RAW DATA START

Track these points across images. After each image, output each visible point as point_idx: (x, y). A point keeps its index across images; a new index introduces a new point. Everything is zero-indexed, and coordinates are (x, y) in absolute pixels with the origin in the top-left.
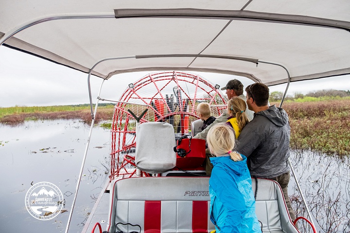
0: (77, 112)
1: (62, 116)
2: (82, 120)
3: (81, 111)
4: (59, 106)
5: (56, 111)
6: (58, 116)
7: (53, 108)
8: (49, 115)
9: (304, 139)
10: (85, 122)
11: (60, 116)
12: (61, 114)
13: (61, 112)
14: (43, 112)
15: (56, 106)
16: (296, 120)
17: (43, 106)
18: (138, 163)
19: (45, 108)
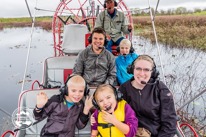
0: (38, 22)
1: (28, 24)
2: (41, 27)
3: (41, 21)
4: (26, 18)
5: (24, 21)
6: (26, 25)
7: (21, 19)
8: (20, 24)
9: (190, 41)
10: (44, 29)
11: (27, 25)
12: (27, 23)
13: (27, 22)
14: (15, 22)
15: (24, 18)
16: (188, 28)
17: (15, 18)
18: (63, 50)
19: (16, 19)
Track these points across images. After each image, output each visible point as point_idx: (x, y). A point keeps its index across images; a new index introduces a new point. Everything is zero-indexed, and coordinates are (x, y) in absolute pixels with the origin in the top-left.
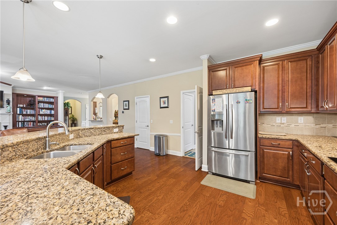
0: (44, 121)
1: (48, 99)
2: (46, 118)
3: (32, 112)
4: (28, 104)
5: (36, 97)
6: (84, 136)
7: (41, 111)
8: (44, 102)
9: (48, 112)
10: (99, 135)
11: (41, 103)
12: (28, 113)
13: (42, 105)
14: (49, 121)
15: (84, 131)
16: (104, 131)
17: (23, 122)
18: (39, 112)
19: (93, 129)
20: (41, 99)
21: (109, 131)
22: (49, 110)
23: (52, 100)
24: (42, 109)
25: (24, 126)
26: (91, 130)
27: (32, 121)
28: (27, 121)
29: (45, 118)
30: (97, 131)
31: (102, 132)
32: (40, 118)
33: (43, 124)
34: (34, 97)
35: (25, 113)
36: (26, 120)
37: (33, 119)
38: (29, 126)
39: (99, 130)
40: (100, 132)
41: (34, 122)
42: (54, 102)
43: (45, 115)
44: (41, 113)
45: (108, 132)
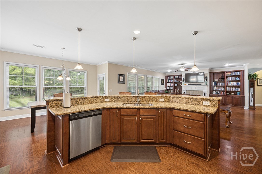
0: (231, 91)
1: (235, 73)
2: (234, 89)
3: (223, 84)
4: (220, 79)
5: (225, 73)
6: (173, 102)
7: (229, 83)
8: (232, 76)
9: (235, 84)
10: (186, 104)
11: (230, 77)
12: (220, 85)
13: (230, 79)
14: (236, 91)
15: (174, 98)
16: (191, 101)
17: (217, 91)
18: (228, 84)
19: (180, 97)
20: (229, 74)
21: (197, 102)
22: (236, 82)
23: (239, 73)
24: (230, 81)
25: (217, 94)
26: (179, 99)
27: (222, 91)
28: (220, 91)
29: (232, 89)
30: (184, 100)
31: (189, 102)
32: (228, 89)
33: (231, 93)
34: (223, 73)
35: (218, 85)
36: (218, 90)
37: (224, 89)
38: (221, 94)
39: (186, 99)
40: (187, 101)
41: (224, 91)
42: (240, 75)
43: (233, 86)
44: (229, 85)
45: (195, 103)
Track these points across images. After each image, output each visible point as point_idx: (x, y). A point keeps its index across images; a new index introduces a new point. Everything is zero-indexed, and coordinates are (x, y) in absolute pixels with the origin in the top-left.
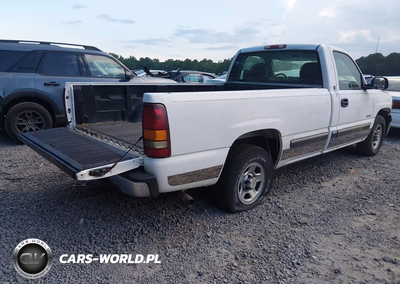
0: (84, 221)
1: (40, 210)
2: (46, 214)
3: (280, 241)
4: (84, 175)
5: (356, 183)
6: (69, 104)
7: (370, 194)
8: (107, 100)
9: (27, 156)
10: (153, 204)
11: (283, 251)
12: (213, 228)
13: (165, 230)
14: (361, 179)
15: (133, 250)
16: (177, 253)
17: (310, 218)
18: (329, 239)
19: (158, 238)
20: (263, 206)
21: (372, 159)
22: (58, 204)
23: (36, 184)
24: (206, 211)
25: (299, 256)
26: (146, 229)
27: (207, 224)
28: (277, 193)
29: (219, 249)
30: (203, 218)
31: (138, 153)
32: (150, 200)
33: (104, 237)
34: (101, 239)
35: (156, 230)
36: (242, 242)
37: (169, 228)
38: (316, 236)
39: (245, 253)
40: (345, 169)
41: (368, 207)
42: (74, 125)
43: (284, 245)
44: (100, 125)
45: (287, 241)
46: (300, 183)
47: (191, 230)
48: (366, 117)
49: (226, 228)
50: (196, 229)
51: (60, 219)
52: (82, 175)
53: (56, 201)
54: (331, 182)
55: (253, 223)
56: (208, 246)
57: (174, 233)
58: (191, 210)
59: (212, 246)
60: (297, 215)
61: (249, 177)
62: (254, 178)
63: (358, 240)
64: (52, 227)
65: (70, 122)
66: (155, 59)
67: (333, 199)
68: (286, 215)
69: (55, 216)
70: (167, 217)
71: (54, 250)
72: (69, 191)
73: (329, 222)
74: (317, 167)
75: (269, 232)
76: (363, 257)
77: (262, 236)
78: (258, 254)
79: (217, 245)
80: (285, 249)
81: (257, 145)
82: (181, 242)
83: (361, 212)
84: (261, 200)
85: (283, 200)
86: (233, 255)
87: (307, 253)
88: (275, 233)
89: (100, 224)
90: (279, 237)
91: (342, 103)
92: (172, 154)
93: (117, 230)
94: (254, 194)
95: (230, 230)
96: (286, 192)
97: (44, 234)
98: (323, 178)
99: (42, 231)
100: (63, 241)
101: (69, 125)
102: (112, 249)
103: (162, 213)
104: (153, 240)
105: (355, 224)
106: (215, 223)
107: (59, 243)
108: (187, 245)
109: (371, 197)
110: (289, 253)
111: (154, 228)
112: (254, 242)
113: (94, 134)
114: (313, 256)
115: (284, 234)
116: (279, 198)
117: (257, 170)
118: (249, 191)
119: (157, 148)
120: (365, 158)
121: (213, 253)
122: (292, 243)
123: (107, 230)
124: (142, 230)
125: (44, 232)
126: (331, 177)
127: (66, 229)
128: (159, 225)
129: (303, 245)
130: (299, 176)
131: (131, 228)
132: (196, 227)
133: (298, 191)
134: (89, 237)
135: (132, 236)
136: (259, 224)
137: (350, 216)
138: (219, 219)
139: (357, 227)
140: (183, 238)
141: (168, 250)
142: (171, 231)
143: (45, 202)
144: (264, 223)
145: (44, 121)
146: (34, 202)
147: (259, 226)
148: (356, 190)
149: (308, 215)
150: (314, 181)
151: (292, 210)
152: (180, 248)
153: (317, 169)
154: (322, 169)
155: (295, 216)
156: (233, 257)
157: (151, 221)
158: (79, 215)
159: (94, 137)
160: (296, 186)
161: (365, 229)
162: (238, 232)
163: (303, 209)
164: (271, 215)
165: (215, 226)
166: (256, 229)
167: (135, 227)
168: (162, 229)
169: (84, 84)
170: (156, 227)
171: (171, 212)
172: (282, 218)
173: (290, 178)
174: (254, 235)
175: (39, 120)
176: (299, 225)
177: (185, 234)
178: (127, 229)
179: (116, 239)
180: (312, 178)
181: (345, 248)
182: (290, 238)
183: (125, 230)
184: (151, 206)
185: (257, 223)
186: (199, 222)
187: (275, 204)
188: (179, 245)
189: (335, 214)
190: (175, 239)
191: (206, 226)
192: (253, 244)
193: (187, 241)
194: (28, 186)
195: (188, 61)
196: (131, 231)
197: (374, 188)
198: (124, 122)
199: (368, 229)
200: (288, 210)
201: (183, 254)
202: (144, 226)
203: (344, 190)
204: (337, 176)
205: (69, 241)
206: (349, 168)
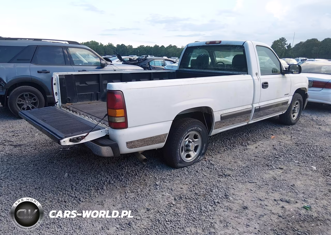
0: (68, 175)
1: (36, 167)
2: (40, 171)
3: (208, 187)
4: (66, 142)
5: (273, 146)
6: (56, 89)
7: (282, 154)
8: (84, 85)
9: (26, 127)
10: (119, 162)
11: (209, 194)
12: (161, 179)
13: (126, 181)
14: (278, 143)
15: (103, 195)
16: (134, 196)
17: (233, 172)
18: (244, 186)
19: (121, 186)
20: (200, 163)
21: (291, 127)
22: (49, 163)
23: (32, 149)
24: (157, 167)
25: (220, 197)
26: (112, 180)
27: (157, 176)
28: (212, 154)
29: (164, 193)
30: (154, 172)
31: (105, 125)
32: (117, 160)
33: (82, 186)
34: (79, 187)
35: (120, 181)
36: (181, 188)
37: (130, 179)
38: (235, 184)
39: (182, 196)
40: (268, 135)
41: (278, 164)
42: (60, 104)
43: (211, 190)
44: (80, 104)
45: (213, 187)
46: (231, 146)
47: (145, 181)
48: (285, 95)
49: (171, 179)
50: (149, 180)
51: (50, 173)
52: (64, 142)
53: (48, 161)
54: (255, 145)
55: (190, 175)
56: (156, 191)
57: (132, 183)
58: (147, 166)
59: (159, 191)
60: (224, 169)
61: (189, 142)
62: (193, 143)
63: (265, 187)
64: (44, 179)
65: (57, 102)
66: (129, 45)
67: (253, 158)
68: (216, 169)
69: (47, 172)
70: (128, 172)
71: (46, 195)
72: (57, 154)
73: (246, 174)
74: (247, 134)
75: (201, 181)
76: (266, 198)
77: (195, 184)
78: (191, 196)
79: (162, 191)
80: (210, 192)
81: (195, 118)
82: (137, 189)
83: (272, 167)
84: (198, 159)
85: (216, 159)
86: (173, 197)
87: (226, 196)
88: (206, 182)
89: (79, 177)
90: (208, 185)
91: (263, 86)
92: (129, 126)
93: (92, 181)
94: (193, 155)
95: (173, 180)
96: (219, 153)
97: (39, 184)
98: (249, 142)
99: (37, 182)
100: (52, 189)
101: (57, 105)
102: (87, 194)
103: (125, 168)
104: (117, 188)
105: (266, 175)
106: (163, 176)
107: (50, 190)
108: (142, 191)
109: (282, 156)
110: (213, 196)
111: (119, 179)
112: (190, 188)
113: (74, 111)
114: (230, 198)
115: (212, 183)
116: (213, 157)
117: (196, 137)
118: (190, 152)
119: (117, 122)
120: (286, 126)
121: (159, 196)
122: (217, 189)
123: (84, 181)
124: (110, 180)
125: (39, 183)
126: (255, 142)
127: (55, 181)
128: (122, 178)
129: (224, 190)
130: (231, 141)
131: (101, 180)
132: (149, 179)
133: (228, 152)
134: (71, 186)
135: (102, 185)
136: (195, 176)
137: (263, 170)
138: (166, 173)
139: (267, 178)
140: (139, 186)
141: (128, 194)
142: (130, 182)
143: (40, 162)
144: (199, 175)
145: (38, 100)
146: (32, 161)
147: (195, 177)
148: (272, 151)
149: (232, 169)
150: (242, 145)
151: (221, 166)
152: (136, 193)
153: (246, 136)
154: (250, 135)
155: (222, 170)
156: (173, 198)
157: (117, 174)
158: (64, 170)
159: (74, 114)
160: (227, 148)
161: (273, 179)
162: (179, 182)
163: (229, 165)
164: (205, 170)
165: (163, 177)
166: (192, 180)
167: (104, 179)
168: (124, 180)
169: (67, 74)
170: (120, 179)
171: (132, 168)
172: (212, 172)
173: (224, 143)
174: (190, 184)
175: (35, 100)
176: (224, 176)
177: (141, 183)
178: (99, 180)
179: (90, 187)
180: (241, 143)
181: (254, 192)
182: (216, 185)
183: (97, 181)
184: (117, 164)
185: (194, 175)
186: (151, 175)
187: (209, 162)
188: (135, 191)
189: (253, 168)
190: (133, 187)
191: (157, 177)
192: (188, 190)
193: (142, 188)
194: (27, 150)
195: (156, 47)
196: (102, 182)
197: (287, 150)
198: (98, 101)
199: (275, 179)
200: (218, 166)
201: (138, 197)
202: (111, 178)
203: (263, 151)
204: (260, 141)
205: (57, 188)
206: (271, 135)
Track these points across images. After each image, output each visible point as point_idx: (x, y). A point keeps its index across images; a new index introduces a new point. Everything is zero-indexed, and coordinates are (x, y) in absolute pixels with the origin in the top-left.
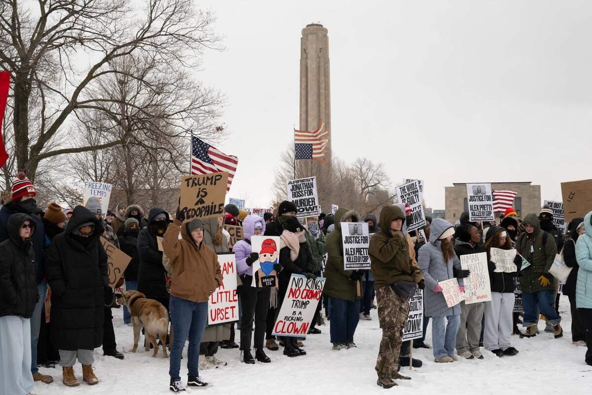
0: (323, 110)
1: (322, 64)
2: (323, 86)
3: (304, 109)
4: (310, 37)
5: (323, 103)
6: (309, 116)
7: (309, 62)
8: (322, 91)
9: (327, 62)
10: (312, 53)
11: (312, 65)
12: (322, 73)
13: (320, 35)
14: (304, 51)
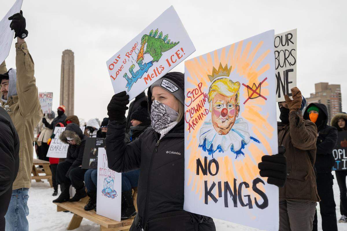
0: (71, 87)
1: (71, 67)
2: (71, 77)
3: (62, 86)
4: (66, 55)
5: (71, 84)
6: (64, 90)
7: (65, 66)
8: (71, 79)
9: (73, 66)
10: (66, 62)
11: (66, 68)
12: (71, 71)
13: (70, 55)
14: (63, 61)
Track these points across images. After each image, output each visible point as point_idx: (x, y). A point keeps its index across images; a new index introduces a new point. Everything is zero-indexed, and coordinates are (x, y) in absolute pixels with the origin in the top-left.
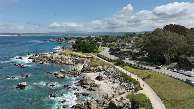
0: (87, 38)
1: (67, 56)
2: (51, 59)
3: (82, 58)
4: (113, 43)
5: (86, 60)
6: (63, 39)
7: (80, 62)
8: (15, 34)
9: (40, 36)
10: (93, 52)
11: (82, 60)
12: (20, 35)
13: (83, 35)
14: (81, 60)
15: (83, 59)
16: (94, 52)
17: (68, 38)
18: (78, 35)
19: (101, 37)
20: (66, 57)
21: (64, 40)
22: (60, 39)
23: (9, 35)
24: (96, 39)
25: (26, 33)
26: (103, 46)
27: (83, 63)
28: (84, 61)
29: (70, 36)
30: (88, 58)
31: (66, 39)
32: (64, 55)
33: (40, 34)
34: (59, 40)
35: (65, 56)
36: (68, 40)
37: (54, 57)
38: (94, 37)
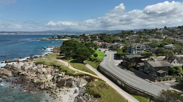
0: (81, 36)
1: (46, 67)
2: (21, 71)
3: (70, 75)
4: (116, 44)
5: (77, 80)
6: (56, 37)
7: (65, 84)
8: (13, 32)
9: (36, 34)
10: (89, 59)
11: (70, 79)
12: (17, 33)
13: (77, 33)
14: (67, 80)
15: (71, 77)
16: (91, 60)
17: (61, 37)
18: (73, 33)
19: (96, 35)
20: (44, 70)
21: (57, 39)
22: (53, 37)
23: (7, 34)
24: (91, 38)
25: (23, 32)
26: (101, 47)
27: (71, 86)
28: (73, 83)
29: (65, 34)
30: (81, 76)
31: (59, 37)
32: (42, 65)
33: (37, 32)
34: (51, 39)
35: (44, 67)
36: (61, 39)
37: (26, 68)
38: (88, 35)
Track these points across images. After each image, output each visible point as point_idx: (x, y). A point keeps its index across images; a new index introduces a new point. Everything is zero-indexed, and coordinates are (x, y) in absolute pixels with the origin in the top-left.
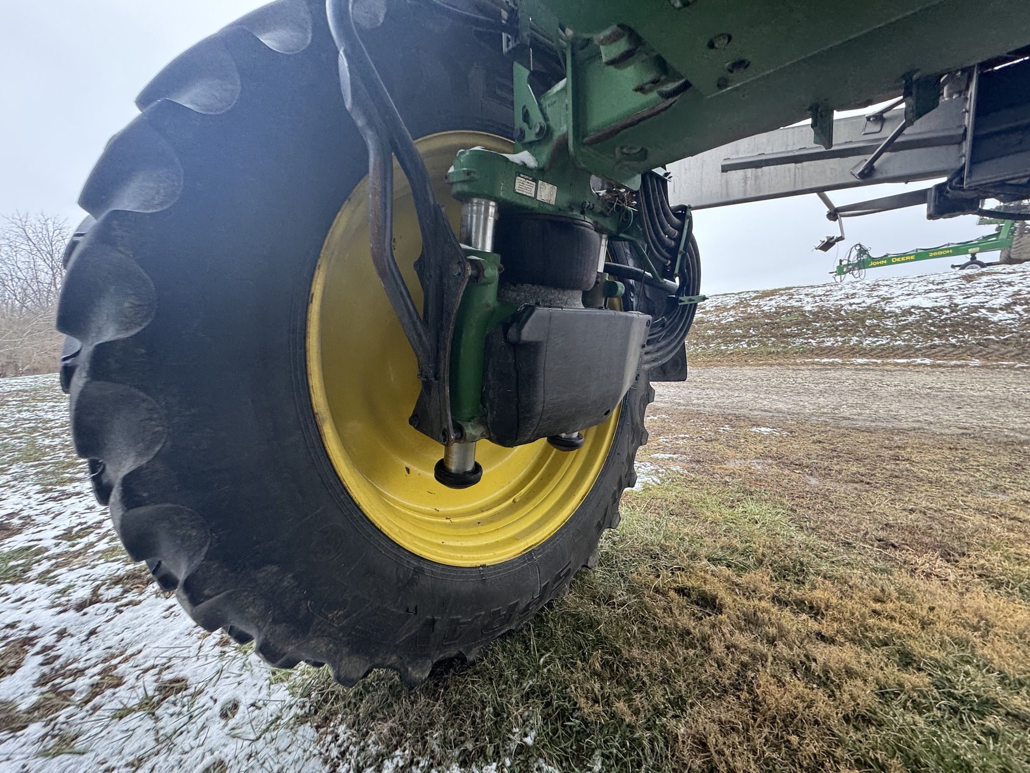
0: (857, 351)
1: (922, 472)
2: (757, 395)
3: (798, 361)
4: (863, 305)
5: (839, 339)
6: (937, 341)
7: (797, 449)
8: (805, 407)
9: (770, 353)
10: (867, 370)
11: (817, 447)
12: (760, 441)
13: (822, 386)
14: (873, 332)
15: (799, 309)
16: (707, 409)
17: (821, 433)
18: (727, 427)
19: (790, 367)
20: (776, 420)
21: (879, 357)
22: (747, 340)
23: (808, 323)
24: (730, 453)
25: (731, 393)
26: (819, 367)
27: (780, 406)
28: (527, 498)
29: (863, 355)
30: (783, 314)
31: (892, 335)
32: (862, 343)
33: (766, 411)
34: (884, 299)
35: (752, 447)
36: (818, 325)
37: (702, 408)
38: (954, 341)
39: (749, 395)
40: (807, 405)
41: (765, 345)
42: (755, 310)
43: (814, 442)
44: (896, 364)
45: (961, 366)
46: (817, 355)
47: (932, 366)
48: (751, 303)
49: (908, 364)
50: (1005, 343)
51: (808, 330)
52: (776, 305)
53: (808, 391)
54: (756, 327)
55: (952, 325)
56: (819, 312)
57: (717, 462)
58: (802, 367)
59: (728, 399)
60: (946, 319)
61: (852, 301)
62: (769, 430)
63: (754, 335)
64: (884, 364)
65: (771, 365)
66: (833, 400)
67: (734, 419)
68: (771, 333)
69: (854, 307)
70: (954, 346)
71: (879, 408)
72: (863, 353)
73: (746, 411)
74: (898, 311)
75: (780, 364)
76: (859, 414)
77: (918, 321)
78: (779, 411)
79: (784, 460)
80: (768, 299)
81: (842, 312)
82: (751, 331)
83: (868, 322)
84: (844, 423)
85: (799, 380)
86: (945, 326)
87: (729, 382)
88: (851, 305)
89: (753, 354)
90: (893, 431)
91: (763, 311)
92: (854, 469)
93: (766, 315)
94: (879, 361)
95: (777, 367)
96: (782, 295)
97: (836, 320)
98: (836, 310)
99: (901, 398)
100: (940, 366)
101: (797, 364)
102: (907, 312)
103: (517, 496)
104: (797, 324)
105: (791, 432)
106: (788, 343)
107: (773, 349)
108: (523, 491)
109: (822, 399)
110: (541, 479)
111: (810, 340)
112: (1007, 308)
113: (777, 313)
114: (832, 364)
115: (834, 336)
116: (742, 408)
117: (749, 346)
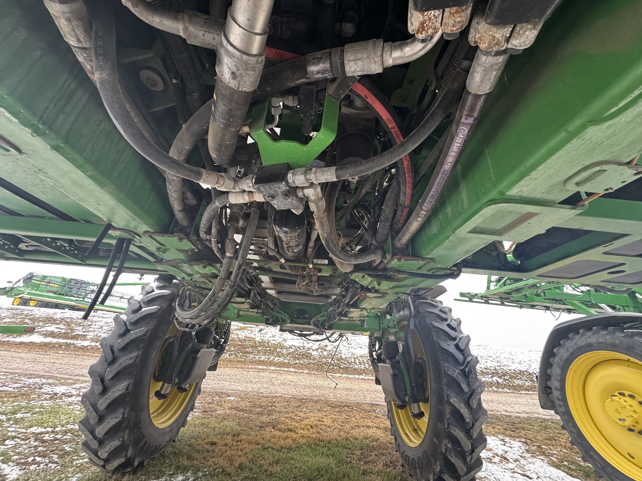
0: (272, 363)
1: (277, 409)
2: (230, 383)
3: (249, 367)
4: (277, 341)
5: (267, 357)
6: (297, 361)
7: (243, 404)
8: (248, 388)
9: (238, 361)
10: (274, 373)
11: (250, 404)
12: (230, 403)
13: (256, 379)
14: (278, 355)
15: (254, 339)
16: (208, 390)
17: (252, 398)
18: (217, 398)
19: (246, 370)
20: (237, 394)
21: (279, 367)
22: (229, 353)
23: (256, 347)
24: (218, 408)
25: (219, 382)
26: (257, 370)
27: (239, 388)
28: (163, 412)
29: (274, 366)
30: (247, 341)
31: (285, 357)
32: (274, 359)
33: (233, 390)
34: (284, 340)
35: (227, 405)
36: (260, 348)
37: (205, 389)
38: (302, 362)
39: (227, 383)
40: (250, 388)
41: (237, 357)
42: (235, 336)
43: (249, 402)
44: (284, 371)
45: (302, 373)
46: (258, 364)
47: (295, 372)
48: (234, 332)
49: (287, 371)
50: (314, 364)
51: (256, 350)
52: (245, 335)
53: (251, 382)
54: (234, 347)
55: (302, 355)
56: (261, 342)
57: (213, 411)
58: (251, 370)
59: (217, 385)
60: (301, 352)
61: (274, 339)
62: (234, 398)
63: (233, 351)
64: (280, 370)
65: (238, 368)
66: (259, 385)
67: (220, 394)
68: (240, 350)
69: (274, 342)
70: (301, 364)
71: (273, 389)
72: (275, 365)
73: (226, 390)
74: (288, 346)
75: (242, 368)
76: (266, 391)
77: (293, 352)
78: (238, 390)
79: (238, 409)
80: (242, 331)
81: (270, 344)
82: (232, 348)
83: (278, 350)
84: (261, 395)
85: (248, 376)
86: (300, 355)
87: (218, 376)
88: (273, 340)
89: (230, 361)
90: (273, 397)
91: (239, 337)
92: (259, 410)
93: (240, 340)
94: (279, 369)
95: (240, 369)
96: (248, 330)
97: (267, 347)
98: (268, 342)
99: (281, 385)
100: (296, 372)
101: (248, 368)
102: (291, 347)
103: (159, 412)
104: (252, 347)
105: (242, 398)
106: (247, 357)
107: (240, 359)
108: (160, 410)
109: (255, 385)
110: (167, 405)
111: (256, 356)
112: (317, 350)
113: (245, 340)
114: (262, 369)
115: (265, 355)
116: (224, 389)
117: (229, 356)
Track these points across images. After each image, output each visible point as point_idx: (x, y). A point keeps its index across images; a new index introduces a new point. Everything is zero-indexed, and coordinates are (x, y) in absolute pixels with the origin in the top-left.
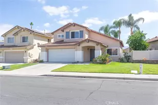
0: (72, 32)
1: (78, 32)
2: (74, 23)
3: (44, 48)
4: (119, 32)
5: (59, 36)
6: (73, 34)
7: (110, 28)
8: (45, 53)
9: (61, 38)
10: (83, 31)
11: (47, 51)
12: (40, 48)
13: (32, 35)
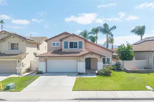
0: (70, 43)
1: (76, 43)
2: (73, 34)
3: (43, 59)
4: (97, 37)
5: (54, 44)
6: (71, 44)
7: (89, 34)
8: (44, 64)
9: (56, 46)
10: (81, 42)
11: (46, 61)
12: (38, 58)
13: (24, 43)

RAW DATA END

• **WHAT YOU HAVE TO DO**
Please reproduce the records starting with the first line and going on through the line with "2: (82, 120)", substituting "image pixels" for "absolute pixels" and leaving everything else unchanged. Omit the picture lines from your answer.

• **OUTPUT FOR THIS TASK**
Track these points across images. After each image, output each visible point as point_idx: (x, y). A point keeps its index across images; a new index introduces a new point. Everything is zero-indexed, and coordinates are (x, y) in image pixels with the origin in the top-left.
0: (77, 112)
1: (62, 116)
2: (82, 120)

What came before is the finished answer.